When reading, list is a reference to the original list, and list[:] shallow-copies the list.
When assigning, list (re)binds the name and list[:] slice-assigns, replacing what was previously in the list.
Also, don't use list as a name since it shadows the built-in.
The latter is a reference to a copy of the list and not a reference to the list. So it's very useful.
>>> li = [1,2,3]
>>> li2 = li
>>> li3 = li[:]
>>> li2[0] = 0
>>> li
[0, 2, 3]
>>> li3
[1, 2, 3]
li[:] creates a copy of the original list. But it does not refer to the same list object.

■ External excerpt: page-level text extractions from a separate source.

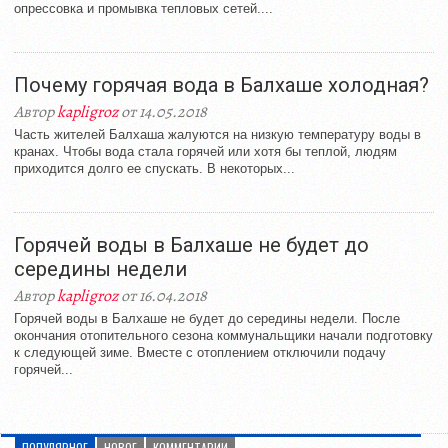
опрессовка и промывка тепловых сетей....
Почему горячая вода в Балхаше холодная?
Автор
kapligroz
от 14.05.2018
Часть жителей Балхаша жалуются на низкую температуру воды в
кранах. Чтобы вода стала горячей или хотя бы теплой, людям
приходится долго ее спускать. В некоторых...
Горячей воды в Балхаше не будет до
середины недели
Автор
kapligroz
от 16.04.2018
Горячей воды в Балхаше не будет до середины недели. После
окончания отопительного сезона коммунальщики начали подготовку
к следующей зиме. Вместе с отоплением отключили подачу
горячей...
ПОПУЛЯРНОЕ
НОВОЕ
КОММЕНТАРИИ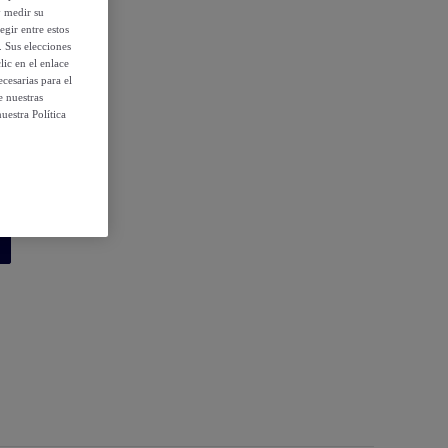
y medir su
egir entre estos
. Sus elecciones
ic en el enlace
cesarias para el
e nuestras
uestra Política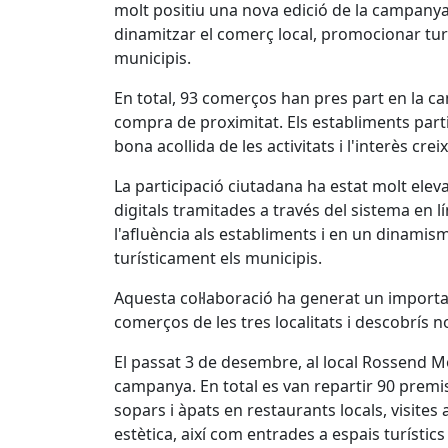
molt positiu una nova edició de la campanya
dinamitzar el comerç local, promocionar turí
municipis.
En total, 93 comerços han pres part en la ca
compra de proximitat. Els establiments part
bona acollida de les activitats i l'interès cr
La participació ciutadana ha estat molt elev
digitals tramitades a través del sistema en l
l'afluència als establiments i en un dinami
turísticament els municipis.
Aquesta col·laboració ha generat un importa
comerços de les tres localitats i descobrís n
El passat 3 de desembre, al local Rossend Mo
campanya. En total es van repartir 90 premis
sopars i àpats en restaurants locals, visites 
estètica, així com entrades a espais turístics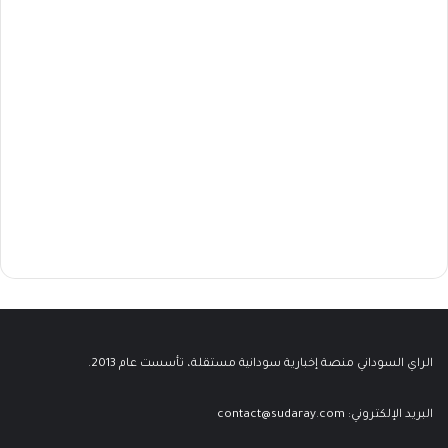
الراي السوداني منصة إخبارية سودانية مستقلة، تأسست عام 2013.
البريد الإلكتروني:
contact@sudaray.com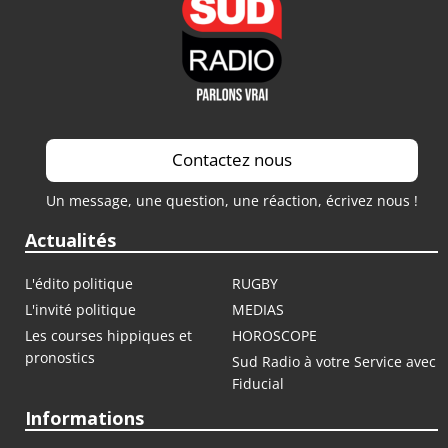
Contactez nous
Un message, une question, une réaction, écrivez nous !
Actualités
L'édito politique
RUGBY
L'invité politique
MEDIAS
Les courses hippiques et
HOROSCOPE
pronostics
Sud Radio à votre Service avec
Fiducial
Informations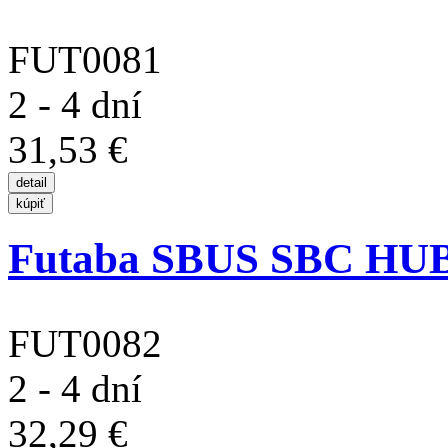
FUT0081
2 - 4 dní
31,53 €
Futaba SBUS SBC HUB 
FUT0082
2 - 4 dní
32,29 €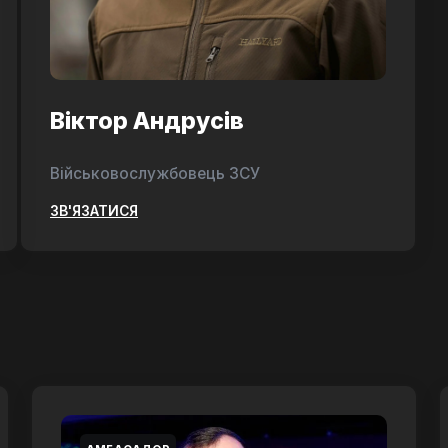
Віктор Андрусів
Військовослужбовець ЗСУ
ЗВ'ЯЗАТИСЯ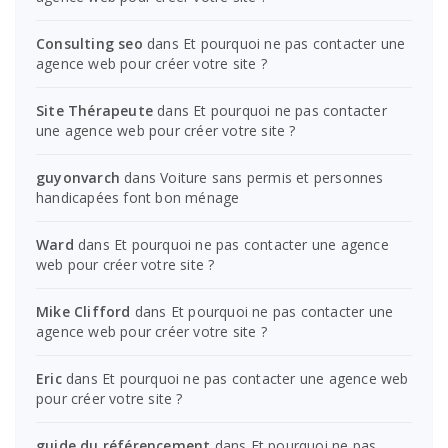
Consulting seo
dans
Et pourquoi ne pas contacter une
agence web pour créer votre site ?
Site Thérapeute
dans
Et pourquoi ne pas contacter
une agence web pour créer votre site ?
guyonvarch
dans
Voiture sans permis et personnes
handicapées font bon ménage
Ward
dans
Et pourquoi ne pas contacter une agence
web pour créer votre site ?
Mike Clifford
dans
Et pourquoi ne pas contacter une
agence web pour créer votre site ?
Eric
dans
Et pourquoi ne pas contacter une agence web
pour créer votre site ?
guide du référencement
dans
Et pourquoi ne pas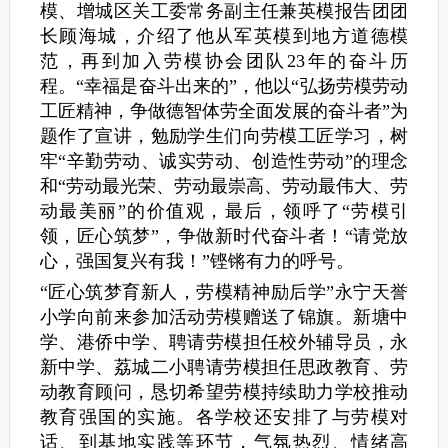
模、增城区关工委常务副主任兼英模报告团团
长顾海城，介绍了他从军英模到地方道德模
范，再到加入劳模协会团队23年的奋斗历
程。“幸福是奋斗出来的”，他以“弘扬劳模劳动
工匠精神，争做德智体劳全面发展的奋斗者”为
题作了宣讲，勉励学生们向劳模工匠学习，树
牢“辛勤劳动、诚实劳动、创造性劳动”的理念
和“劳动最光荣、劳动最崇高、劳动最伟大、劳
动最美丽”的价值观，最后，领呼了“劳模引
领，匠心筑梦”，争做新时代奋斗者！“请党放
心，强国复兴有我！”铿锵有力的呼号。
“匠心筑梦育新人，劳模精神励后学”永宁天誉
小学向前来参加活动劳模赠送了锦旗。新塘中
学、港侨中学、聘请劳模担任校外辅导员，永
新中学、荔城二小聘请劳模担任思政教育、劳
动教育顾问，恳切希望劳模持续助力学校推动
教育强国的实施。各学校还安排了与劳模对
话、到基地实践等环节，气氛热烈、情绪高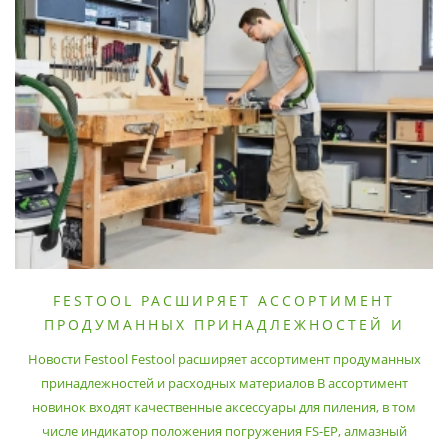
FESTOOL РАСШИРЯЕТ АССОРТИМЕНТ
ПРОДУМАННЫХ ПРИНАДЛЕЖНОСТЕЙ И
РАСХОДНЫХ МАТЕРИАЛОВ
Новости Festool Festool расширяет ассортимент продуманных
принадлежностей и расходных материалов В ассортимент
новинок входят качественные аксессуары для пиления, в том
числе индикатор положения погружения FS-EP, алмазный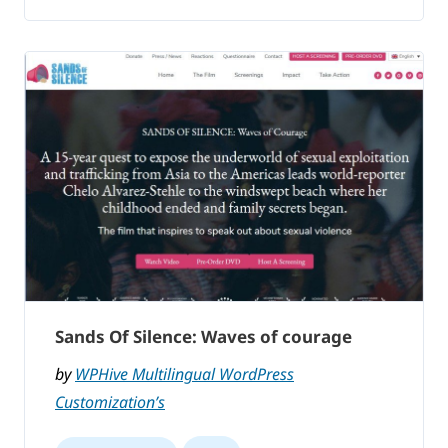
Sands Of Silence: Waves of courage
by
WPHive Multilingual WordPress
Customization’s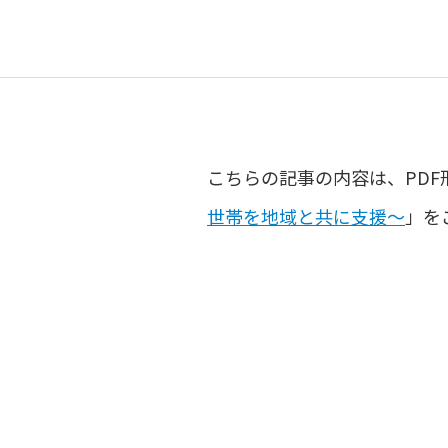
こちらの記事の内容は、PDF
世帯を地域と共に支援～
」を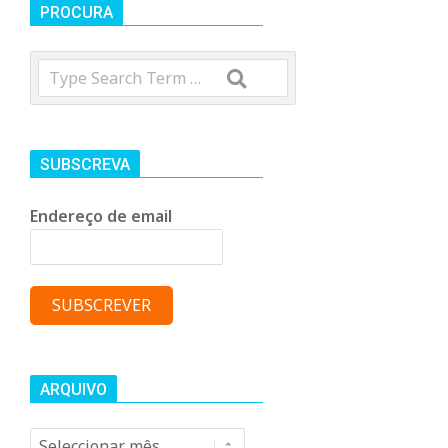
t
PROCURA
Search
r
o
SUBSCREVA
C
Endereço de email
o
m
u
ARQUIVO
Arquivo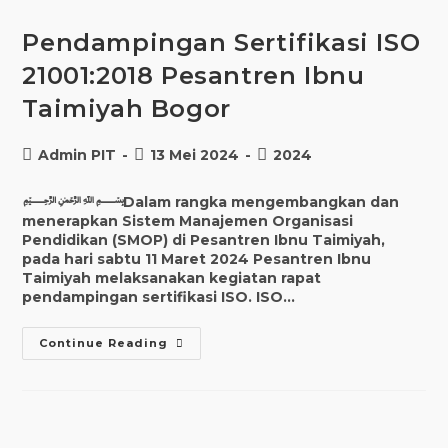
Pendampingan Sertifikasi ISO
21001:2018 Pesantren Ibnu
Taimiyah Bogor
Post
Post
Post
Admin PIT
13 Mei 2024
2024
author:
published:
category:
﷽Dalam rangka mengembangkan dan
menerapkan Sistem Manajemen Organisasi
Pendidikan (SMOP) di Pesantren Ibnu Taimiyah,
pada hari sabtu 11 Maret 2024 Pesantren Ibnu
Taimiyah melaksanakan kegiatan rapat
pendampingan sertifikasi ISO. ISO…
Pendampingan
Continue Reading
Sertifikasi
ISO
21001:2018
Pesantren
Ibnu
Taimiyah
Bogor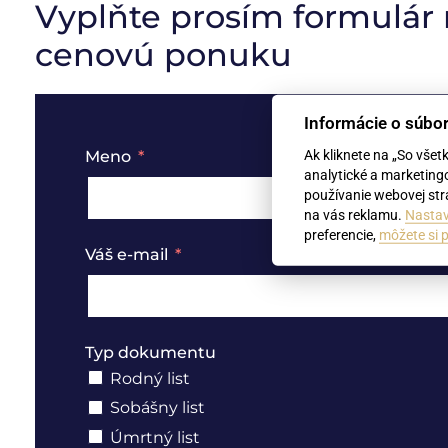
Vyplňte prosím formulár
cenovú ponuku
Informácie o súbo
Ak kliknete na „So všet
Meno
analytické a marketing
používanie webovej strá
na vás reklamu.
Nastav
preferencie,
môžete si p
Váš e-mail
Typ dokumentu
Rodný list
Sobášny list
Úmrtný list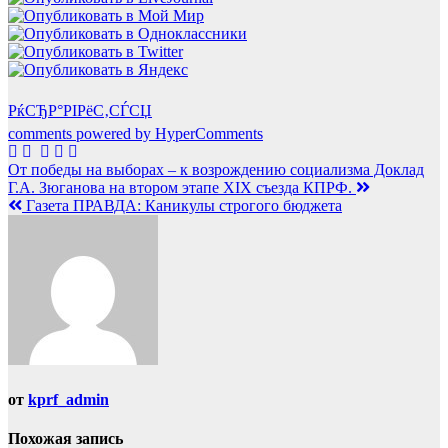
РќСЂР°РІРёС‚СЃСЏ
comments powered by HyperComments
Навигация
От победы на выборах – к возрождению социализма Доклад
Г.А. Зюганова на втором этапе XIX съезда КПРФ.
по
Газета ПРАВДА: Каникулы строгого бюджета
записям
от
kprf_admin
Похожая запись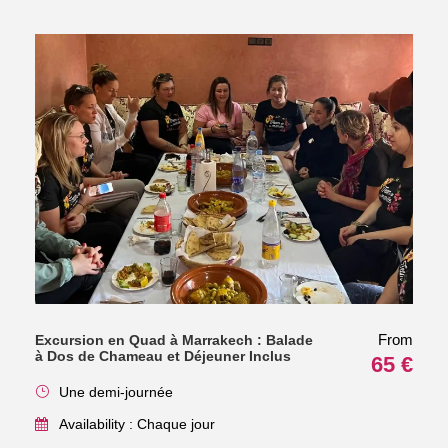
From
Excursion en Quad à Marrakech : Balade
à Dos de Chameau et Déjeuner Inclus
65 €
Une demi-journée
Availability : Chaque jour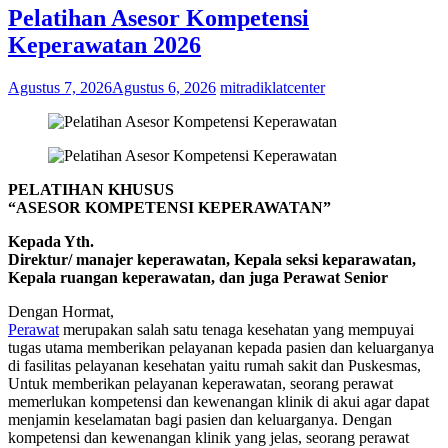
Pelatihan Asesor Kompetensi
Keperawatan 2026
Agustus 7, 2026
Agustus 6, 2026
mitradiklatcenter
PELATIHAN KHUSUS
“ASESOR KOMPETENSI KEPERAWATAN”
Kepada Yth.
Direktur/ manajer keperawatan, Kepala seksi keparawatan,
Kepala ruangan keperawatan, dan juga Perawat Senior
Dengan Hormat,
Perawat
merupakan salah satu tenaga kesehatan yang mempuyai
tugas utama memberikan pelayanan kepada pasien dan keluarganya
di fasilitas pelayanan kesehatan yaitu rumah sakit dan Puskesmas,
Untuk memberikan pelayanan keperawatan, seorang perawat
memerlukan kompetensi dan kewenangan klinik di akui agar dapat
menjamin keselamatan bagi pasien dan keluarganya. Dengan
kompetensi dan kewenangan klinik yang jelas, seorang perawat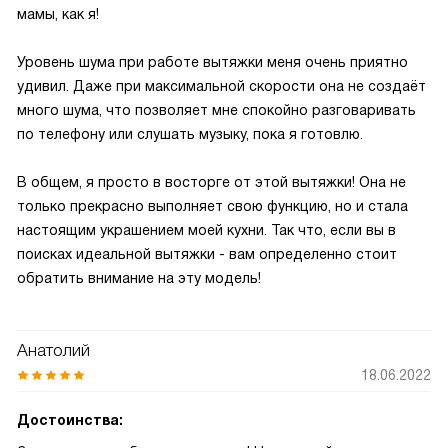
мамы, как я!
Уровень шума при работе вытяжки меня очень приятно
удивил. Даже при максимальной скорости она не создаёт
много шума, что позволяет мне спокойно разговаривать
по телефону или слушать музыку, пока я готовлю.
В общем, я просто в восторге от этой вытяжки! Она не
только прекрасно выполняет свою функцию, но и стала
настоящим украшением моей кухни. Так что, если вы в
поисках идеальной вытяжки - вам определенно стоит
обратить внимание на эту модель!
Анатолий
18.06.2022
Достоинства: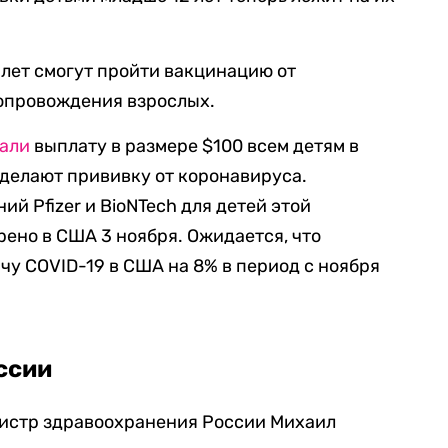
 лет смогут пройти вакцинацию от
опровождения взрослых.
али
выплату в размере $100 всем детям в
 сделают прививку от коронавируса.
й Pfizer и BioNTech для детей этой
рено в США 3 ноября. Ожидается, что
чу COVID-19 в США на 8% в период с ноября
ссии
нистр здравоохранения России Михаил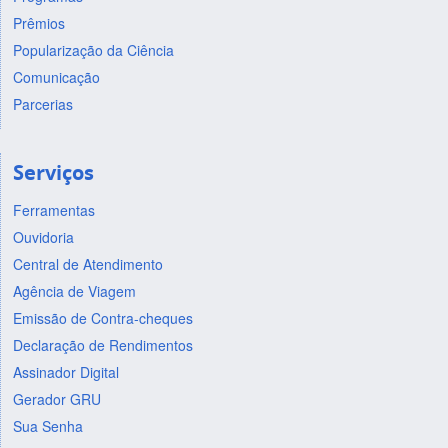
Prêmios
Popularização da Ciência
Comunicação
Parcerias
Serviços
Ferramentas
Ouvidoria
Central de Atendimento
Agência de Viagem
Emissão de Contra-cheques
Declaração de Rendimentos
Assinador Digital
Gerador GRU
Sua Senha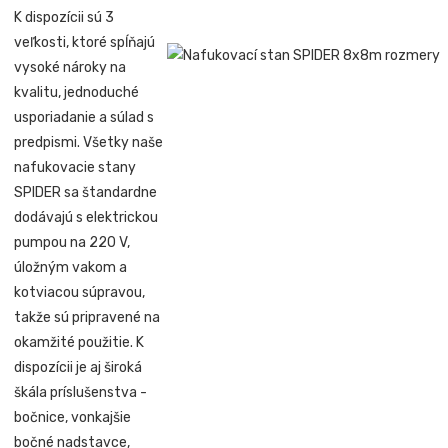
K dispozícii sú 3
veľkosti, ktoré spĺňajú
vysoké nároky na
kvalitu, jednoduché
usporiadanie a súlad s
predpismi. Všetky naše
nafukovacie stany
SPIDER sa štandardne
dodávajú s elektrickou
pumpou na 220 V,
úložným vakom a
kotviacou súpravou,
takže sú pripravené na
okamžité použitie. K
dispozícii je aj široká
škála príslušenstva -
bočnice, vonkajšie
bočné nadstavce,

Hence you don't risk changing the original list by changing the copy created by li[:].
for example:
>>> list1 = [1,2,3]
>>> list2 = list1
>>> list3 = list1[:]
>>> list1[0] = 4
>>> list2
[4, 2, 3]
>>> list3
[1, 2, 3]
Here list2 is changed by changing list1 but list3 doesn't change.
To apply the first list to a variable will create a reference to the original list.
The second list[i] will create a shallow copy.
for example:
foo = [1,2,3]
bar = foo
foo[0] = 4
bar and foo will now be:
[4,2,3]
but:
foo = [1,2,3]
bar = foo[:]
foo[0] = 4
result will be:
bar == [1,2,3]
foo == [4,2,3]
: is to slice.
However, if the list elements are lists themselves, even list1 = list[:] has its problems. Consider:
>>> a = [[1,2,3],[4,5,6],[7,8,9]]
>>> b = a[:]
>>> b[0].remove(2)
>>> b
[[1, 3], [4, 5, 6], [7, 8, 9]]
>>> a
[[1, 3], [4, 5, 6], [7, 8, 9]]
This happens because each list element being copied to b is a list itself, and this copying of lists involves the same problem that occurs with the normal list1 = list2.
The shortest way out that I've found is to explicitly copy every list element this way:
>>> a = [[1,2,3],[4,5,6],[7,8,9]]
>>> b=[[j for j in i] for i in a]
>>> b
[[1, 2, 3], [4, 5, 6], [7, 8, 9]]
>>> b[0].remove(2)
>>> b
[[1, 3], [4, 5, 6], [7, 8, 9]]
>>> a
[[1, 2, 3], [4, 5, 6], [7, 8, 9]]
Of course, for every additional degree of nesting in the nested list, the copying code deepens by an additional inline for loop.